I thought about Pern and Pelucidar before settling on one of my favorites MMO setting outside of Guild Wars and Guild Wars 2 - Paragon City, home to City of Heroes.

I admit - I was a latecomer to the Massively Multiplayer Online experience. In my defense, I would say I was a little busy, what with working on novels and comics and tabletop fantasy worlds, many of which had tropes and even mechanics that reach their sinuous tentacles into the modern MMO. So I missed Ultima Online and Everquest, but by gum, I got into City of Heroes.

I think part of my love affair with the game was the character generation, or rather, the costume design. NCSoft's Cryptic (later Paragon) Studios went all out on creating a system to recreate the four-color world of comics. Sometimes a little too much, with the abundance of Incredible Sulks and Wolv3rin3s in the group early on.

You know what Paragon City really needed?
A map like the London Tube, showing all the ways of
getting from one place to another. Just saying.
But what brought a smile to my face was the mechanism by which they justified the limited world of the MMO play space. Most fantasy MMOs throw up mountains and other impenetrable barriers around the borders of each region, forcing the player through smaller, more easily handled gates to get from place to place. The conceit in City of Heroes was that the city was the ground zero of an alien invasion (The Rikti), and large reaches of the city were still walled off by huge energy walls that surrounded the various districts. You quickly accepted this,in that you couldn't travel between zones except through underpasses that went beneath the energy walls, or by monorail (and yes, a group of costumed super-heroes waiting for the monorail was amusing, but also a chance to check out other peoples' costumes).

And the "Alien Invasion" trope was apparently deeply embedded into the superhero DNA, such that later games like Champions and DC Heroes went with it. But CoH did it first and best.

I really enjoyed the feel of the game, and there was a joy of movement in Doctor Samaritan leaping from building to building or the Crimson Moonbat sailed over the heads of a grateful citizenry. And I picked up a lot of things I liked and did not like in MMOs, which then influenced my thoughts on GW2.

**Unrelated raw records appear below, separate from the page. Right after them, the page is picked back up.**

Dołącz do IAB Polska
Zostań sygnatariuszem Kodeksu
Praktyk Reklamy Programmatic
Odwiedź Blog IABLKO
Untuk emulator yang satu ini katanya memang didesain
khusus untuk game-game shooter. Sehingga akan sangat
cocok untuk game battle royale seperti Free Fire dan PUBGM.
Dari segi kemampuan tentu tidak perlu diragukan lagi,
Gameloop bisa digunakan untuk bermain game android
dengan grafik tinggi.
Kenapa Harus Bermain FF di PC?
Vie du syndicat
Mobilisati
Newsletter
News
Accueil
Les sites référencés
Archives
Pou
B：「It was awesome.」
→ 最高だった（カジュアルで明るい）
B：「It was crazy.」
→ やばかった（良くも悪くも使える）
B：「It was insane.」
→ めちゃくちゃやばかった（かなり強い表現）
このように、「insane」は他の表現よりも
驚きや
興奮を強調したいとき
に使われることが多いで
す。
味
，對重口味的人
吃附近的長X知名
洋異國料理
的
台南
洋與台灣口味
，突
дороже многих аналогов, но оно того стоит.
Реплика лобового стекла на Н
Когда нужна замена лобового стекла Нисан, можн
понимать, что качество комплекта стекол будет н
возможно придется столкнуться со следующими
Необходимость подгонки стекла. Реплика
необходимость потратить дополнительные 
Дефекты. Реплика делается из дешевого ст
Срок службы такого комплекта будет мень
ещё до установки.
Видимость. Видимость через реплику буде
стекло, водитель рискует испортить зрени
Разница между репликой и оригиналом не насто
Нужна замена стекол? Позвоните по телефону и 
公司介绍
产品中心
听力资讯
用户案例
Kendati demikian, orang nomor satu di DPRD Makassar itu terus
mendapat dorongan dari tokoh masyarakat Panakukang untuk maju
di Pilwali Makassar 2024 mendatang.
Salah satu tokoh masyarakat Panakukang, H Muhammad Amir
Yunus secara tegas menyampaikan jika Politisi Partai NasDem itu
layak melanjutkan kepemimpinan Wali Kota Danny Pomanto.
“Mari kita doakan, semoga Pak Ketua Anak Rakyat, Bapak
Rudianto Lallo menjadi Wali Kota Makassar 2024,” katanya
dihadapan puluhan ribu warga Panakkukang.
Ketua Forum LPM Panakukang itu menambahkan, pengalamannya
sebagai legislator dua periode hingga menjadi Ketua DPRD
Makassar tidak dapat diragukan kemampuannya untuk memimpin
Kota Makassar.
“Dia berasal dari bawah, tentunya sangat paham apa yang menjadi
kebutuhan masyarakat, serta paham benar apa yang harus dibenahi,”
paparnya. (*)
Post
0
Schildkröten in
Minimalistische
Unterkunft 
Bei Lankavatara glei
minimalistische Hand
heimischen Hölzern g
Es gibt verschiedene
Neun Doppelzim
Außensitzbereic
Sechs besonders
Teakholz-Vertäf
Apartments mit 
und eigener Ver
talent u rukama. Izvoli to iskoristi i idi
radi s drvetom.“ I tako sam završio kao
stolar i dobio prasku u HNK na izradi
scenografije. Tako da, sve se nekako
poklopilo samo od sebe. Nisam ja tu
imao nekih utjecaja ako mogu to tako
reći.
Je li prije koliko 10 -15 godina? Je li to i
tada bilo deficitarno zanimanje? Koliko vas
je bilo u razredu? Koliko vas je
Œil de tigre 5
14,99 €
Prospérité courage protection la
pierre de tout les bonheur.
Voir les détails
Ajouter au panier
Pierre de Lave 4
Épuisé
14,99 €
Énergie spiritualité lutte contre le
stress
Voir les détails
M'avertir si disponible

Problems? Yeah. All the warehouses looked the same on the inside and I was never sure that I got crafting system right. And large battles with myriad effects going off caused me to declare that I was "Fighting the Rainbow" in any multiplayer battle. But in general, I really appreciated the feel it gave me as a nonfantasy world, with enough of the real world mixed in to give it a firm grounding.It was a great world, and I am saddened that it is no more, though a group is putting together its City of Titans, as a kickstarted, crowdsourced, groundswell movement. But it is a tough act to follow, as every other superhero MMO has discovered.